Locate the line that contains "leverage our core strengths in understanding" in the entries below, then repeat it and every following line through the line that contains "plans offer deworming, blood", exactly, and no others.

DATA RECORDS: Begin

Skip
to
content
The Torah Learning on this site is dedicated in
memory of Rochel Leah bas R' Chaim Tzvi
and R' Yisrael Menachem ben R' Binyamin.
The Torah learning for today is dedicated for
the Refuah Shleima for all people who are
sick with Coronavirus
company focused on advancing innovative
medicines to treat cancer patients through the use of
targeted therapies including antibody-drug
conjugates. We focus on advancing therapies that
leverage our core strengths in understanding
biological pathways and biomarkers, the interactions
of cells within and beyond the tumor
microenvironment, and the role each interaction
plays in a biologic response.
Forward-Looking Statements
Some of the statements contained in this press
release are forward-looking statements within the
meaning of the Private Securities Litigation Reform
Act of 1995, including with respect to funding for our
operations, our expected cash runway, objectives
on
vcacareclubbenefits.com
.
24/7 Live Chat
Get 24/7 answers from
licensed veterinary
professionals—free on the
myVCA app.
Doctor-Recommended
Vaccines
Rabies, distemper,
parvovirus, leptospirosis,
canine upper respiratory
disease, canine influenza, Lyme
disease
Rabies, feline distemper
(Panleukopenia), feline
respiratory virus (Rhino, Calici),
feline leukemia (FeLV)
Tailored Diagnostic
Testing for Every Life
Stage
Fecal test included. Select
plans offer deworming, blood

DATA RECORDS: End
DATA RECORDS: Begin

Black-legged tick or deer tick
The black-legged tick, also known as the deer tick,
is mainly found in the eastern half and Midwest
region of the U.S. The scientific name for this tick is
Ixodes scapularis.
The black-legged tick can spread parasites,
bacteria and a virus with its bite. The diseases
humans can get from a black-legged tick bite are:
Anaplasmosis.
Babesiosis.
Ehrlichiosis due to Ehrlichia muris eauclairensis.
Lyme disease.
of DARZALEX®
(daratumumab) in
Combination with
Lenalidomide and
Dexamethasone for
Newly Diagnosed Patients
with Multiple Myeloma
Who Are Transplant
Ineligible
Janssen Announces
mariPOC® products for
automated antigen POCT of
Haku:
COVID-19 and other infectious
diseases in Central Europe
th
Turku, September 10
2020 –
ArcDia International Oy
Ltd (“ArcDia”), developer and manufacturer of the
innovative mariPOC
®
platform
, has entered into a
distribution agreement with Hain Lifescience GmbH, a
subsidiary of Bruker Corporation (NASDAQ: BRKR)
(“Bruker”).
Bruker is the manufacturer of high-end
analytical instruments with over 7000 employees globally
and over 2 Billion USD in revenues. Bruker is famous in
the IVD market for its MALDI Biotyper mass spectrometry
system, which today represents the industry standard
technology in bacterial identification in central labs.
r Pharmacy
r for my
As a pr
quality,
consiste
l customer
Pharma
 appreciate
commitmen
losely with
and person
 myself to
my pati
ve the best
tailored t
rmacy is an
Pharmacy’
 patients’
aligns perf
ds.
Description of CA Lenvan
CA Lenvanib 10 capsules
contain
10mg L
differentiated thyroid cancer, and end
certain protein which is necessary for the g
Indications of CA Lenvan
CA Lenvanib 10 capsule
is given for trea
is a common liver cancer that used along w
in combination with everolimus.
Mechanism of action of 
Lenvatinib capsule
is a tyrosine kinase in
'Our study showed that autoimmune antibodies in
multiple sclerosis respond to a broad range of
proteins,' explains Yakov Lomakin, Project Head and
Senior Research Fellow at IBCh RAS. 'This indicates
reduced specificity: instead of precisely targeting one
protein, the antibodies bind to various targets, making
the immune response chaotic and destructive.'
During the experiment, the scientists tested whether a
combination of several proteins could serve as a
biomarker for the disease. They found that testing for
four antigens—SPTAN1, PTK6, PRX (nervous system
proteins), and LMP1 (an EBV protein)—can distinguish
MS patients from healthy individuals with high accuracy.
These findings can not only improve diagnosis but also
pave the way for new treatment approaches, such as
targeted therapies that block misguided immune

DATA RECORDS: End
DATA RECORDS: Begin

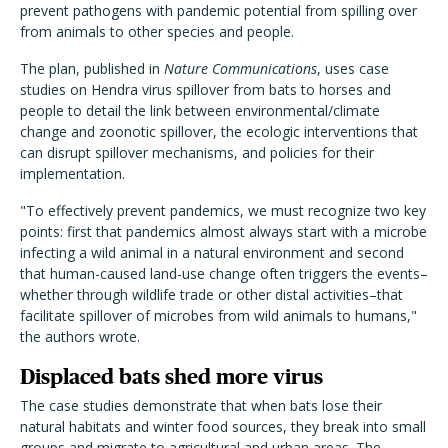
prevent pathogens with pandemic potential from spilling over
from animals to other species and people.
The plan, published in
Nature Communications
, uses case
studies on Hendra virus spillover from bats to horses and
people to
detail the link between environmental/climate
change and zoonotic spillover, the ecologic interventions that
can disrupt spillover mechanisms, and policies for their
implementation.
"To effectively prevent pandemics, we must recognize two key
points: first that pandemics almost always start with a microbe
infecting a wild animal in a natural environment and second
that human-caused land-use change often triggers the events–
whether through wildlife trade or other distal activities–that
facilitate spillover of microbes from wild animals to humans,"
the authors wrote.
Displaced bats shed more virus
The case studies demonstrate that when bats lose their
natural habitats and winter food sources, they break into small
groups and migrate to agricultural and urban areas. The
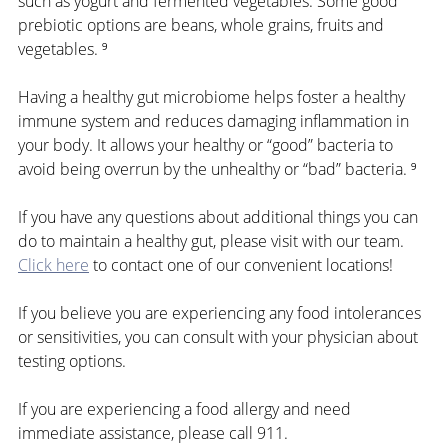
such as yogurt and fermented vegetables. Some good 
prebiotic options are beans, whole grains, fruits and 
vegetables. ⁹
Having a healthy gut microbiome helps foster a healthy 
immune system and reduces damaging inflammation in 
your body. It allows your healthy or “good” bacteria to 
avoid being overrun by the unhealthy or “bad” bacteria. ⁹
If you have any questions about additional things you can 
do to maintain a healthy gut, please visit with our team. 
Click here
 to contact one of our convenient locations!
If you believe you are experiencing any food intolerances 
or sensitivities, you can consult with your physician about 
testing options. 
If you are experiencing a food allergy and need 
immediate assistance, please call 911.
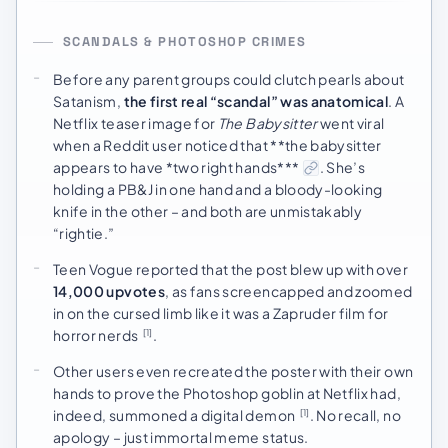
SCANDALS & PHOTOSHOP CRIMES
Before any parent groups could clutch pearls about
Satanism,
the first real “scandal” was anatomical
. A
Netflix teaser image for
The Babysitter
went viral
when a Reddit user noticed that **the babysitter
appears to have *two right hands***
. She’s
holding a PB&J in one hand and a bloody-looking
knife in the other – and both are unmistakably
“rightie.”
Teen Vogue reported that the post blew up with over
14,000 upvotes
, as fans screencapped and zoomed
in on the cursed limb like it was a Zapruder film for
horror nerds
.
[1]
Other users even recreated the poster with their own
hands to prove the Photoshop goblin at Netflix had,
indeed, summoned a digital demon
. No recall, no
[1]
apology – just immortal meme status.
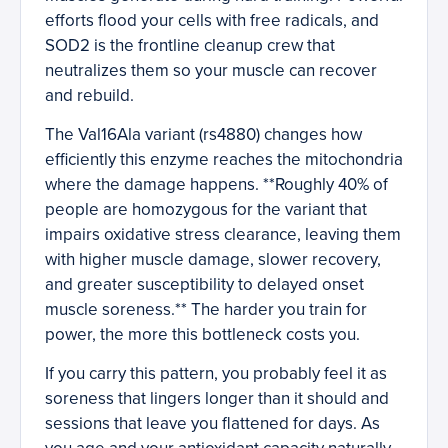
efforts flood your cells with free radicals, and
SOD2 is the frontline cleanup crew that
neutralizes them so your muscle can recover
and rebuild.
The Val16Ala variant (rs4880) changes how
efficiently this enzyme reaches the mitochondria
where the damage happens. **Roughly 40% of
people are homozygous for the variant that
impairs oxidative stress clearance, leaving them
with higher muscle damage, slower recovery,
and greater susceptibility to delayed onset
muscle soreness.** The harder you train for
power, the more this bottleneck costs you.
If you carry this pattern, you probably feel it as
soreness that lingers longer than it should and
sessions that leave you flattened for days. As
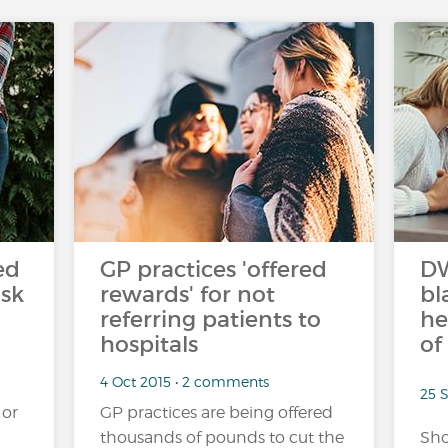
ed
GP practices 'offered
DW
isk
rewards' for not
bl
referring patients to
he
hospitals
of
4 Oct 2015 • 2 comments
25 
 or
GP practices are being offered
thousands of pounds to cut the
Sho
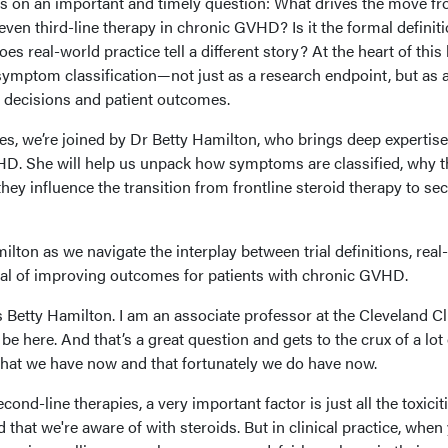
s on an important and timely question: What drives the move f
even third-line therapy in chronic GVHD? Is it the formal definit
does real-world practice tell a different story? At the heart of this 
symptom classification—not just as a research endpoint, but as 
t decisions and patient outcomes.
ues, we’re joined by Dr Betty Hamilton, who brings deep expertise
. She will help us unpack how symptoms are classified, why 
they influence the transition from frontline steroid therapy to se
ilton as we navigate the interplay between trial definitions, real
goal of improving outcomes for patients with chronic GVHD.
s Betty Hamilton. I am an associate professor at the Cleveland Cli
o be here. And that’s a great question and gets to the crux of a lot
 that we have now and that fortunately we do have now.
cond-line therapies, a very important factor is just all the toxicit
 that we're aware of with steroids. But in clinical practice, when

DATA RECORDS: End

THE COMPLETED TASK:
leverage our core strengths in understanding
biological pathways and biomarkers, the interactions
of cells within and beyond the tumor
microenvironment, and the role each interaction
plays in a biologic response.
Forward-Looking Statements
Some of the statements contained in this press
release are forward-looking statements within the
meaning of the Private Securities Litigation Reform
Act of 1995, including with respect to funding for our
operations, our expected cash runway, objectives
on
vcacareclubbenefits.com
.
24/7 Live Chat
Get 24/7 answers from
licensed veterinary
professionals—free on the
myVCA app.
Doctor-Recommended
Vaccines
Rabies, distemper,
parvovirus, leptospirosis,
canine upper respiratory
disease, canine influenza, Lyme
disease
Rabies, feline distemper
(Panleukopenia), feline
respiratory virus (Rhino, Calici),
feline leukemia (FeLV)
Tailored Diagnostic
Testing for Every Life
Stage
Fecal test included. Select
plans offer deworming, blood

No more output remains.